8-K 1 d759048d8k.htm FORM 8-K Form 8-K

 

 

UNITED STATES

SECURITIES AND EXCHANGE COMMISSION

Washington, D.C. 20549

 

 

FORM 8-K

 

 

CURRENT REPORT

Pursuant to Section 13 or 15(d)

of the Securities Exchange Act of 1934

Date of report (Date of earliest event reported): June 6, 2019

 

 

CAMDEN PROPERTY TRUST

(Exact name of Registrant as Specified in Charter)

 

 

 

Texas   1-12110   76-6088377

(State or Other Jurisdiction

of Incorporation)

 

(Commission

File Number)

 

(I.R.S. Employer

Identification Number)

11 Greenway Plaza, Suite 2400, Houston, Texas 77046

(Address of Principal Executive Offices) (Zip Code)

Registrant’s telephone number, including area code: (713) 354-2500

Not applicable

(Former Name or Former Address, if Changed Since Last Report)

 

 

Check the appropriate box below if the Form 8-K filing is intended to simultaneously satisfy the filing obligation of the registrant under any of the following provisions:

 

Written communications pursuant to Rule 425 under the Securities Act (17 CFR 230.425)

 

Soliciting material pursuant to Rule 14a-12 under the Exchange Act (17 CFR 240.14a-12)
──────────
What you will do =>
**a.** Quote everything in the Form 8-K from "Written communications pursuant" down to "(17 CFR 240.14a-12)".
**b.** Translate this sentence from the Form 8-K into Spanish: "Check the appropriate box below if the Form 8-K filing is intended to simultaneously satisfy the filing obligation of the registrant under any of the following provisions:"
**c.** According to the Form 8-K, what is the address of Camden Property Trust's principal executive offices?
The lines after this text have no role here.
──────────
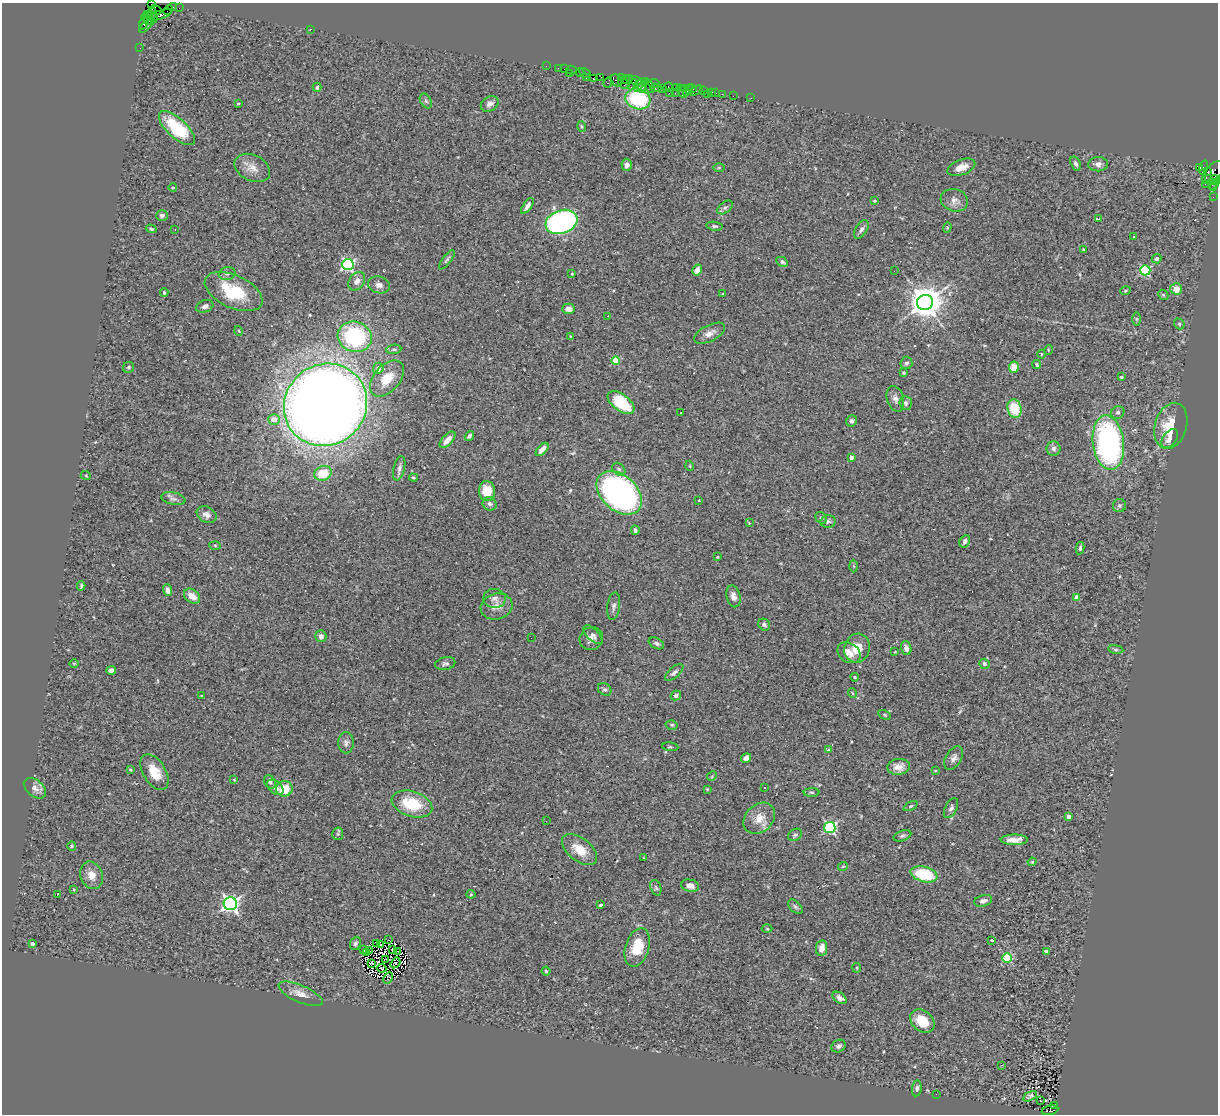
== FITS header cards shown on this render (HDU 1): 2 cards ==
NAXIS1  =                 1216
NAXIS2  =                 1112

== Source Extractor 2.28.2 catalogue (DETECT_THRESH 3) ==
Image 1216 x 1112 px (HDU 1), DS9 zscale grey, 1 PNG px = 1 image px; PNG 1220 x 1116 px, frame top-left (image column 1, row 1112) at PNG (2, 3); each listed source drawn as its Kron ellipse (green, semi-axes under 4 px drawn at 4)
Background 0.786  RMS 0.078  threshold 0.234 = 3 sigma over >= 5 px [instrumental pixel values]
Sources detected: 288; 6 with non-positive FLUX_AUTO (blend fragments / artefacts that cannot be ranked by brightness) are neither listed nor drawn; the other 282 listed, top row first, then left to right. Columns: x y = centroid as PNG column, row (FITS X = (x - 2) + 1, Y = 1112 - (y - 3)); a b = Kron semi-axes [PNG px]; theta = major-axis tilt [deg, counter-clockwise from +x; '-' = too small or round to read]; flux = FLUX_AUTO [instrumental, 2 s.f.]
──────────
The responses =>
**a.**
Written communications pursuant to Rule 425 under the Securities Act (17 CFR 230.425)

 

Soliciting material pursuant to Rule 14a-12 under the Exchange Act (17 CFR 240.14a-12)

**b.** Marque la casilla correspondiente a continuación si la presentación del Formulario 8-K tiene por objeto cumplir simultáneamente la obligación de presentación del registrante conforme a cualquiera de las siguientes disposiciones:

**c.** 11 Greenway Plaza, Suite 2400, Houston, Texas 77046